The Wrecked Ship- McDaniels (MO) 1924 Rand A


[From: Ozark Folksongs Volume 1; Randolph 1946. Notes follow by Randolph, his title.]


THE WRECKED SHIP

An Ozark version of "The Mermaid" (Child, English and, Scottish Popular Ballad. 1882-1898, No. 289). For British texts see Ebsworth (Roxburghe Ballads, VIII, 1896, p. 446), Baring-Gould (English Minstrelsie, VI, p.74), Buck (The Oxford. Song Book, 1916, p. 422).

Part of this piece has been used as a children's game, according to Gomme (Traditional Games, 1898, II, pp. 143, 422); see comment on this point by Botkin (American Play-party Song, 1937, p. 56).
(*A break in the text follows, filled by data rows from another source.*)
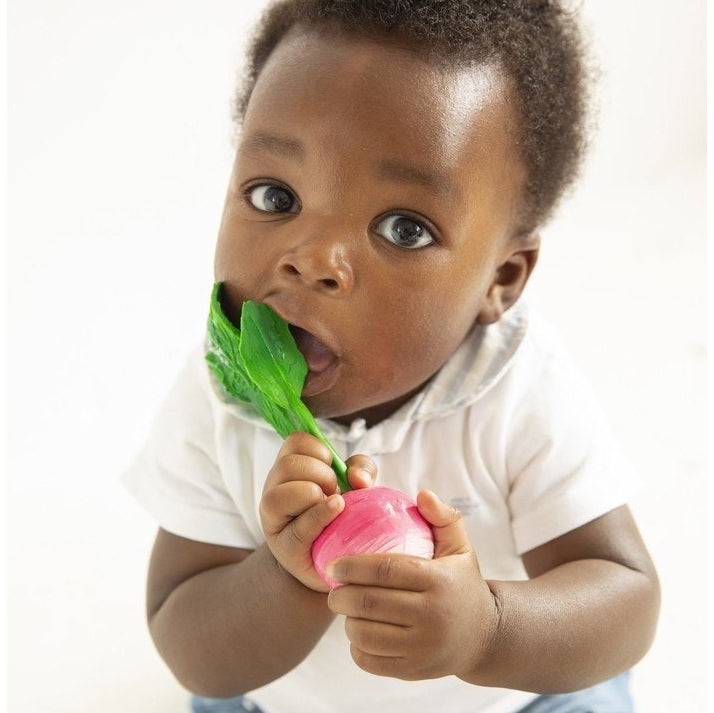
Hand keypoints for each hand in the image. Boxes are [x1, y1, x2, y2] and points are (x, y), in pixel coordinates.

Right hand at [259, 432, 375, 592]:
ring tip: (332, 505)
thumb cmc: (342, 514)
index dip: (319, 450)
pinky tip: (337, 510)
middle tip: (334, 490)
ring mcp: (274, 519)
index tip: (332, 468)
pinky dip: (321, 515)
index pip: (295, 441)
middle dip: (321, 474)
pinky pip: (300, 527)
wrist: (338, 560)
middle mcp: (274, 488)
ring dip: (315, 494)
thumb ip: (361, 469)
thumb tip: (357, 477)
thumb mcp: (355, 484)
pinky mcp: (285, 547)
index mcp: (289, 468)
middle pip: (288, 465)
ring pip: (281, 495)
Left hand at [326, 489, 498, 679]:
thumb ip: (442, 516)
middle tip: (332, 587)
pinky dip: (356, 646)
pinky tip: (358, 632)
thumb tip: (421, 494)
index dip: (353, 566)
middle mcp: (433, 616)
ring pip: (365, 634)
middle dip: (340, 594)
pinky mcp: (415, 671)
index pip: (386, 570)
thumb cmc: (462, 582)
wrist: (484, 636)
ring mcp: (424, 648)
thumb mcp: (460, 546)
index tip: (333, 563)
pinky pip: (371, 660)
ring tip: (345, 608)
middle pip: (369, 603)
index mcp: (439, 581)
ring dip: (346, 620)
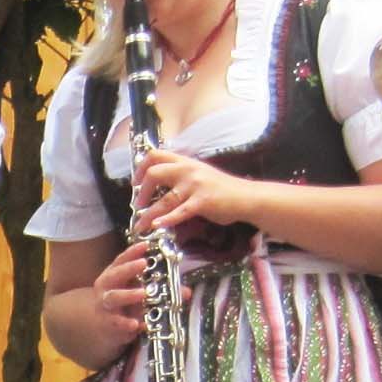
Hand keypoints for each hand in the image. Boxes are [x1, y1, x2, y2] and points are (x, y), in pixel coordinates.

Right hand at [82, 243, 151, 356]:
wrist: (100, 325)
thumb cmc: (123, 303)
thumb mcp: (138, 292)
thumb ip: (161, 290)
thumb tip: (187, 292)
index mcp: (114, 274)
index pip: (121, 260)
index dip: (132, 251)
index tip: (146, 246)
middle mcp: (107, 287)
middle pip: (115, 274)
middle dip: (129, 268)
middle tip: (144, 264)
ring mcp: (106, 305)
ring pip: (114, 297)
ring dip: (129, 295)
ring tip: (143, 293)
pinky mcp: (108, 324)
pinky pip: (117, 323)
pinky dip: (126, 324)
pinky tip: (136, 325)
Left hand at [136, 147, 257, 235]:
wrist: (245, 197)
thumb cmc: (221, 188)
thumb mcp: (199, 174)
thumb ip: (180, 176)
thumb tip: (158, 186)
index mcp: (185, 162)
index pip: (155, 155)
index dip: (141, 167)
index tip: (135, 182)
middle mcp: (188, 170)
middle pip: (154, 174)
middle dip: (141, 192)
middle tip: (137, 205)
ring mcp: (195, 185)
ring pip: (164, 200)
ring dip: (148, 214)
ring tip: (140, 226)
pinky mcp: (202, 202)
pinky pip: (180, 212)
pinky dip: (166, 220)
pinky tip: (157, 226)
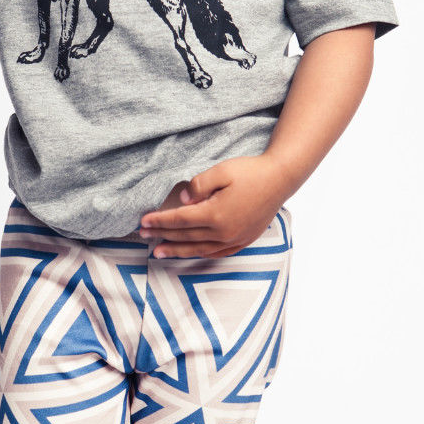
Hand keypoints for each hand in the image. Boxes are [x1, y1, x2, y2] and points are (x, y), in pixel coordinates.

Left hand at [139, 155, 290, 257]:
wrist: (281, 178)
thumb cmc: (251, 171)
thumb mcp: (221, 170)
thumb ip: (198, 184)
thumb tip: (183, 199)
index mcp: (215, 214)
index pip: (179, 220)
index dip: (159, 221)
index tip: (143, 221)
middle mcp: (223, 232)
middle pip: (185, 236)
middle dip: (162, 235)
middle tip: (142, 235)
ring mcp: (235, 238)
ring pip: (199, 249)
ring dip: (177, 250)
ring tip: (158, 252)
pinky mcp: (244, 240)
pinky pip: (217, 252)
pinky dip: (200, 253)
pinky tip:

For American texts and references see JAFL (18: x905, p. 136; 22, 1909, p. 78), McGill (Folk-Songs of the Kentucky Mountains, 1917, p. 45), Shoemaker (North Pennsylvania Minstrelsy, 1919, p. 157), Cox (Folk-Songs of the South, 1925, p. 112). Add JAFL 25, 1912, p. 176, in which Belden reports a variant from Kirksville, Mo., where it is known as "The Shipwreck." This text, with a valuable headnote, is reprinted in Belden's Ballads and Songs (1940, pp. 101-102). "The Mermaid" appears in the forthcoming Brown (North Carolina Folk-Lore Society) collection. Chappell (Folk-Songs of Roanoke and the Albemarle, 1939, pp. 46-47) does not place this with British ballad survivals.

A. [The Wrecked Ship] Sung by Mr. Sam McDaniels, Pineville, Mo., June 7, 1924. Mr. McDaniels says that it is "an old English sailors' song," which he learned from some backwoods people near Jane, Mo.

[music upcoming]

Up stepped the captain of our gallant ship,
An' a bold young man was he,
Oh I got a wife in Plymouth town,
An' a widow I fear she will be.

Then up spoke the cabin boy of our gallant ship,
An' a pretty little boy was he,
Oh I got a wife in Porster Town,
An' a widow I fear she will be.

Then three times round went our gallant ship,
An' three times round went she,
For the want of a boat it all was lost,
An' she sank to the bottom of the sea.